Harvey Weinstein. (Robyn Beck/AFP via Getty Images)
Opinion writer

Last week, Academy Awards producer Jennifer Todd told the New York Times, “The Oscars should be a spectacle. Fun and funny and great performances…It should also be a giant commercial for the movie business, which we all need to keep going.” And Channing Dungey, president of entertainment at ABC, which broadcasts the Oscars, suggested that she wanted to strike a balance between letting the message of Time’s Up have “its moment” and ensuring that it “doesn’t feel like it overshadows the artists and films being honored … I would love for every award recipient to not feel like they have to acknowledge it independently.”

These are understandable impulses from people who are in the Oscars business: It’s easier to sell a glitzy Hollywood spectacle than a self-criticism session on sexual harassment. But getting back to glamour before the rot has been fully excised is a tricky proposition. An episode of “Frontline” devoted to disgraced movie mogul Harvey Weinstein that airs two days before the Academy Awards demonstrates just how far the entertainment industry has to go in reckoning with its complicity.

As most of the reporting on sexual harassment has justifiably done, the “Weinstein” episode of “Frontline” focuses on the testimony of Weinstein’s alleged victims. But some of the most searing interviews are with men who used to work with Weinstein, and who are clearly taking hard looks at what they knew, what they were willing to acknowledge to themselves, and what they did or didn’t do to stop Weinstein and protect the people around him. Their willingness to be candid about the choices they made shows just how much other players in the industry have left to do.

For Paul Webster, who ran production for Weinstein’s Miramax Films from 1995 to 1997, Weinstein’s willingness to cross lines in other areas of his life was a warning sign. Webster tells “Frontline”:

I knew I was making a deal with the devil. I knew he was a bully, I knew he would stop at nothing to get what he wanted, I knew he had a volcanic temper, I knew he was a dangerous character. But I knew he was at the epicenter of where I wanted to be….My memory is that I was fully aware that Harvey was a serial womanizer. But it didn’t take too much brainpower to put it together that a man who was so abusive and bullying in every aspect of his life would bring that abuse into the sexual arena…I think we were all enablers. We were all complicit…I never thought about doing anything about it. I know that I prevented my assistant being called to the Savoy Hotel late at night, I said ‘No, you can’t go.’ So obviously, I was aware.

Tom Prince, who was vice president of physical production at the Weinstein Co., became suspicious about Weinstein’s behavior when he was asked to approve what he saw as unusual expenditures for minor movie roles that could have been cast locally.

On every production, I would get a phone call or an email saying we have to fly this actress to the movie set….This was a mandate from Harvey.

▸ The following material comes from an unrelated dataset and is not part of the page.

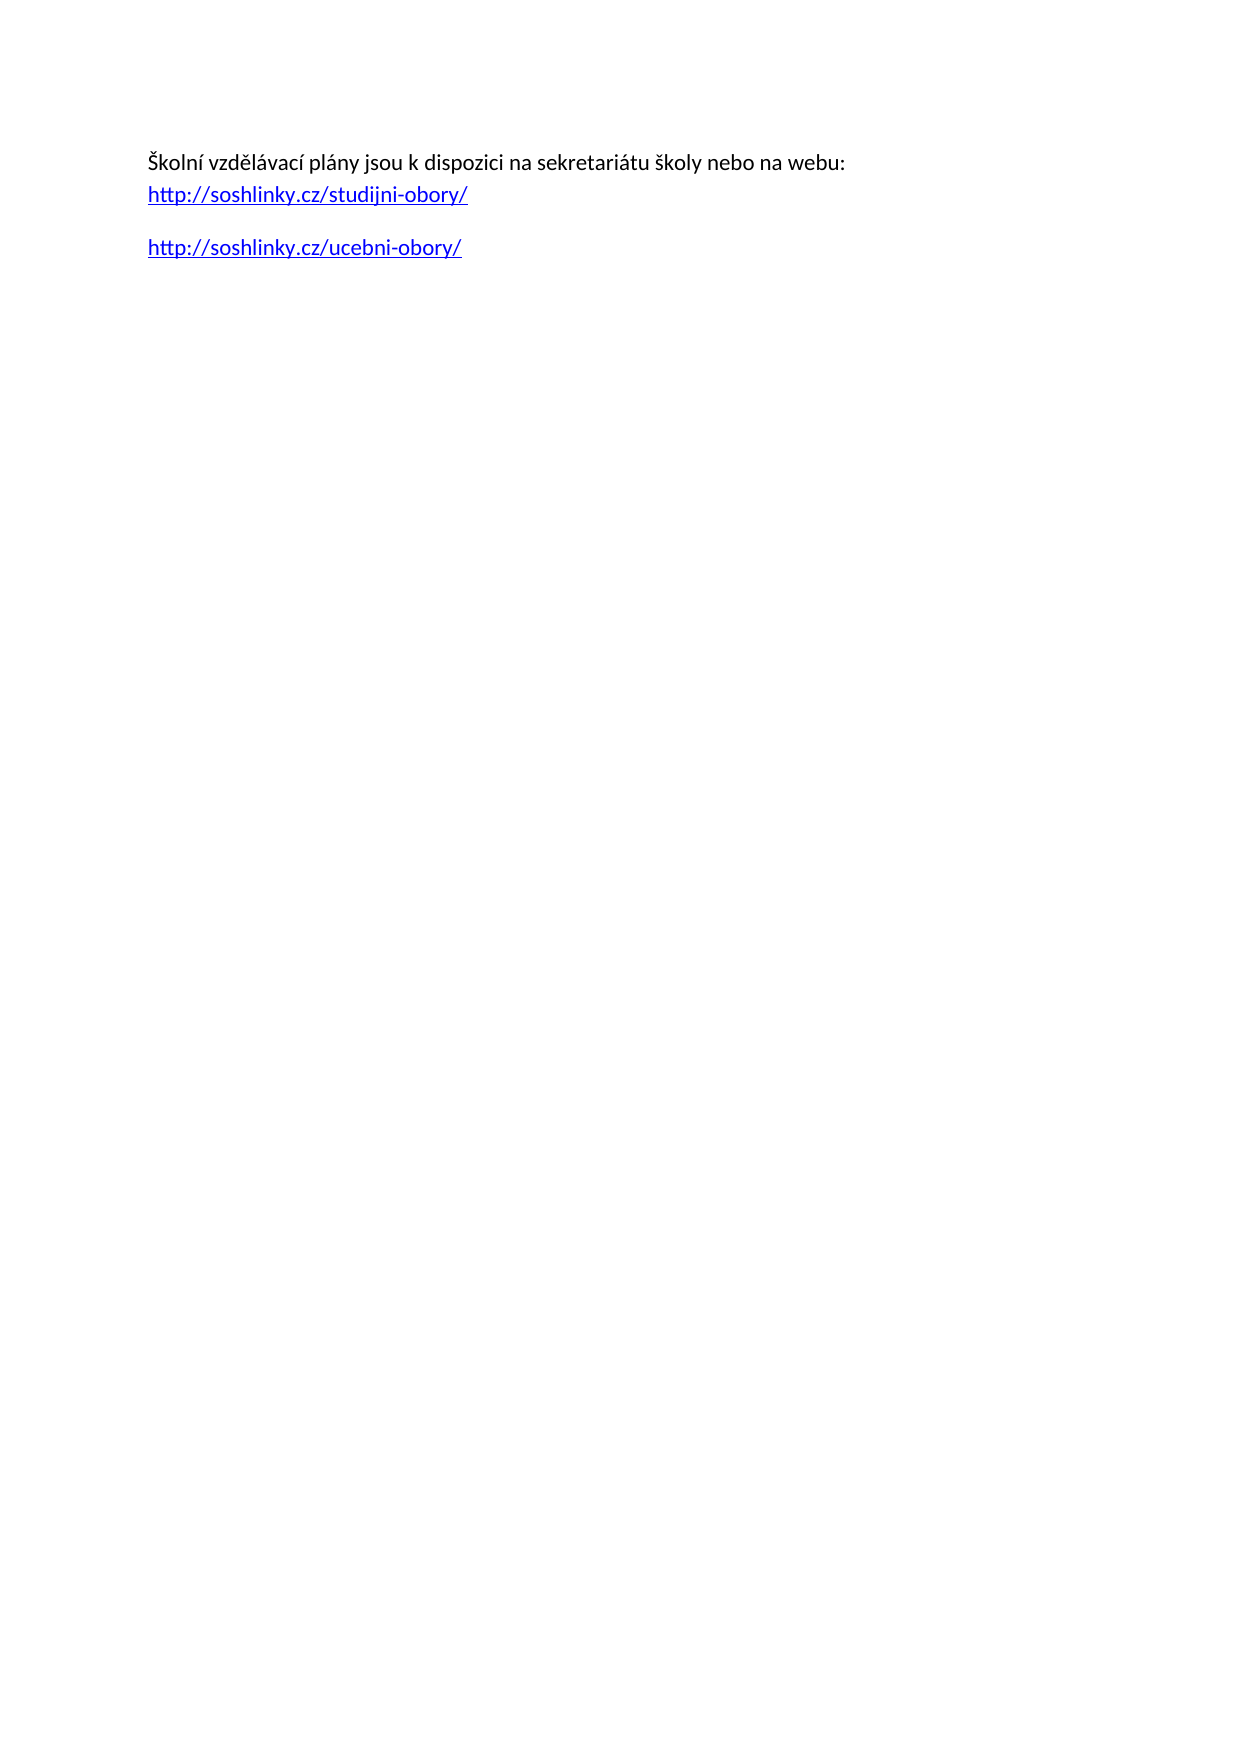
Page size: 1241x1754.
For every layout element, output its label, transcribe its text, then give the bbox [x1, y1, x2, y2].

It was a company that was completely and utterly ruled by Harvey, and Harvey was a dictator….Clearly there was something more than the actresses’ acting abilities involved in us flying somebody and spending $20,000 on a role that could have cost $2,000.

The “Frontline” episode raises plenty of other questions about the actions of people who worked at Miramax and the Weinstein Co. and elsewhere in the industry.

In some cases, the “Frontline” report suggests that higher-ups failed to comply with efforts to rein in Weinstein’s behavior. Zelda Perkins, who worked as Weinstein’s assistant at Miramax, told “Frontline” that she tried to find ways to hold Weinstein accountable after one of her colleagues told Perkins that Weinstein had attempted to rape her. The two women sought a settlement with the company that would mandate therapy for Weinstein, new human resources policies and procedures to protect Miramax employees and a requirement that Disney, which purchased Miramax in 1993, would be informed if Weinstein entered into any other sexual misconduct settlements. “Frontline” doesn’t answer how well Miramax lived up to its end of the bargain, whether Disney executives learned of any other settlements, and if so, what Disney did with that information. But those are inquiries well worth pursuing.

It will also be revealing to see the results of New York Attorney General Eric Schneiderman’s lawsuit against Weinstein and his brother Bob; Schneiderman has alleged a “pervasive pattern of illegal activity” intended to cover up Weinstein’s reported sexual misconduct at the Weinstein Co. In his interview with “Frontline,” Schneiderman suggested that Weinstein’s 2015 contract renewal, which instituted a series of financial penalties Weinstein would have to pay if he settled additional sexual misconduct suits, was “essentially monetizing this pattern of abuse.”

And though “Frontline” deals with this question only briefly, whether Hollywood talent agencies failed to protect their clients from Weinstein, or even legitimized the hotel room meetings Weinstein is alleged to have used to set up his victims, remains a critical point of investigation.

Maybe audiences will accept a “giant commercial” for the products of the movie business on Sunday night. But “Frontline” is a powerful reminder that it’s far too soon to rehabilitate the industry that created them.